Deputy Insurance Commissioner Byron Tucker tells THR his office in April issued a mandate requiring insurers to follow their contractual and legal obligations to thoroughly investigate the claims after the department received numerous complaints from businesses, public officials and other stakeholders about insurance reps trying to convince policyholders they shouldn't file a COVID-related business interruption claim or refusing to open and investigate the claims.
“By ordering insurance companies to fully and fairly investigate all business interruption claims, Commissioner [Ricardo] Lara took one of the strongest consumer protection actions in the nation given the limitations of his authority over contract language. California was one of the first states to order insurance data on business interruption claims and losses, which is now a national reckoning," says Tucker. "With many business policies already containing virus exclusions for the past several years, the courts will have to continue to resolve contract disputes that are beyond the authority of the Department of Insurance.”

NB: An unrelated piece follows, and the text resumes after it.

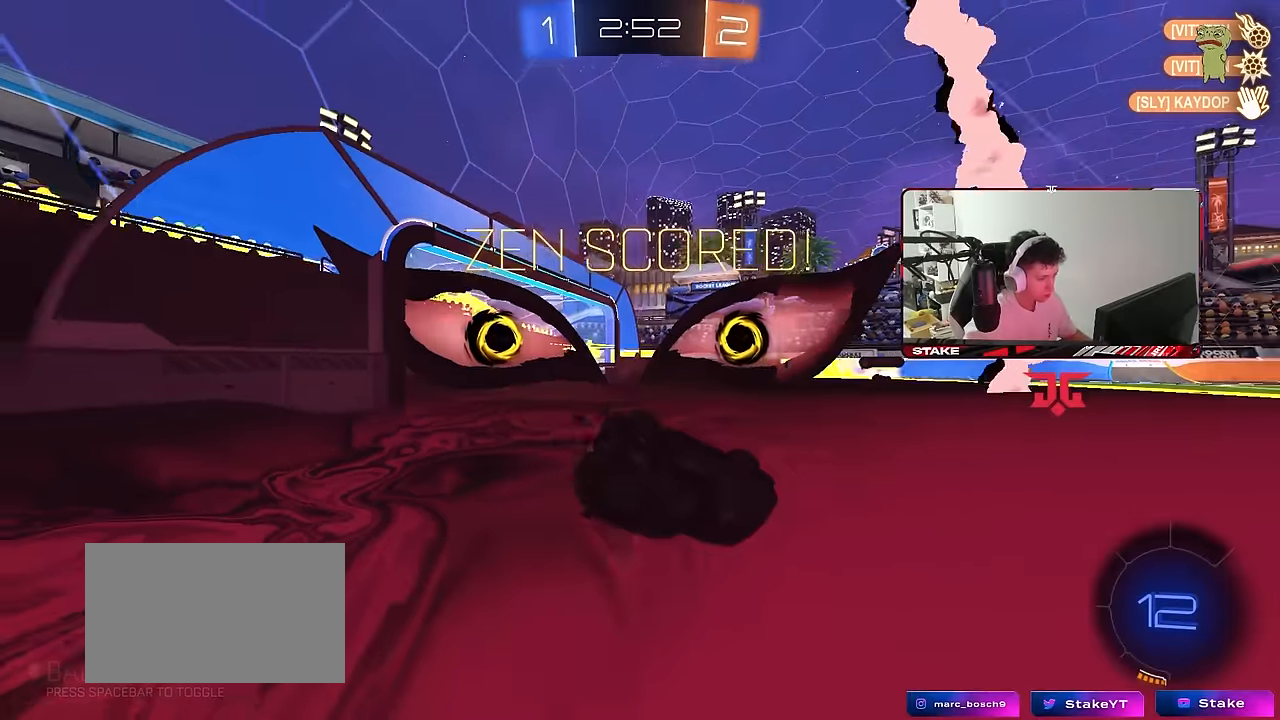
{"keys": ["d", "s", "space", "tab"], "mouse": [], "mouse_move": "still", "events": [[17, "space", "up"], [50, "d", "down"], [50, "shift", "up"], [100, "a", "up"], [300, "tab", "down"], [383, "space", "down"]]}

Meanwhile, Ruiz suggests Congress should intervene like it did with the Terrorism Risk Insurance Act of 2002 following 9/11. After the attacks, insurers largely either declined to offer coverage for terrorism-related losses or made the policies prohibitively expensive. The TRIA sought to stabilize the market and protect consumers by requiring insurers to offer terrorism coverage to commercial property owners and, in exchange, making the federal government liable for a large share of such losses.
"Global pandemic risks are uninsurable by private insurers and only the federal government has the financial resources to cover them," says Ruiz. "We need to look for bigger solutions. It is something that the federal government has to help with. There are proposals in the works, and we need to get to those real solutions that will help the entire country."
The Pandemic Risk Insurance Act of 2020 was introduced by Rep. Carolyn Maloney (D-NY) in May. Like the TRIA, it makes the federal government financially responsible for the lion's share of losses arising from a “covered public health emergency,” which is defined as any outbreak of infectious disease or pandemic, if the insurer chooses to offer such coverage. It's triggered if the participating insurance companies' aggregate losses arising from a qualifying public health crisis are more than $250 million. Unlike the TRIA, participation is voluntary.
Absent such a program currently, Childress notes that insurance companies are tightening up policies and policyholders should look closely at the fine print when it's time to renew. "There is no question that and policyholders are seeing in their renewals more frequent virus exclusions," he says. "People assume they’re renewing under the same terms, but they should be careful to look at their policy to see what’s being added that they didn’t realize."
It remains to be seen whether legislative relief will come to fruition, and the pandemic has created a backlog in courts, which means a precedent-setting decision likely won't come anytime soon.
Experts advise staying aware of time limits for filing claims and suing, but for businesses that aren’t facing extinction, waiting to see how courts respond to the novel questions seems like a smart move. “You’re dealing with something that no one outside of a horror movie imagined, and you’re using insurance forms that were developed 40 years ago,” says Sokol. “That’s what we’re dealing with.”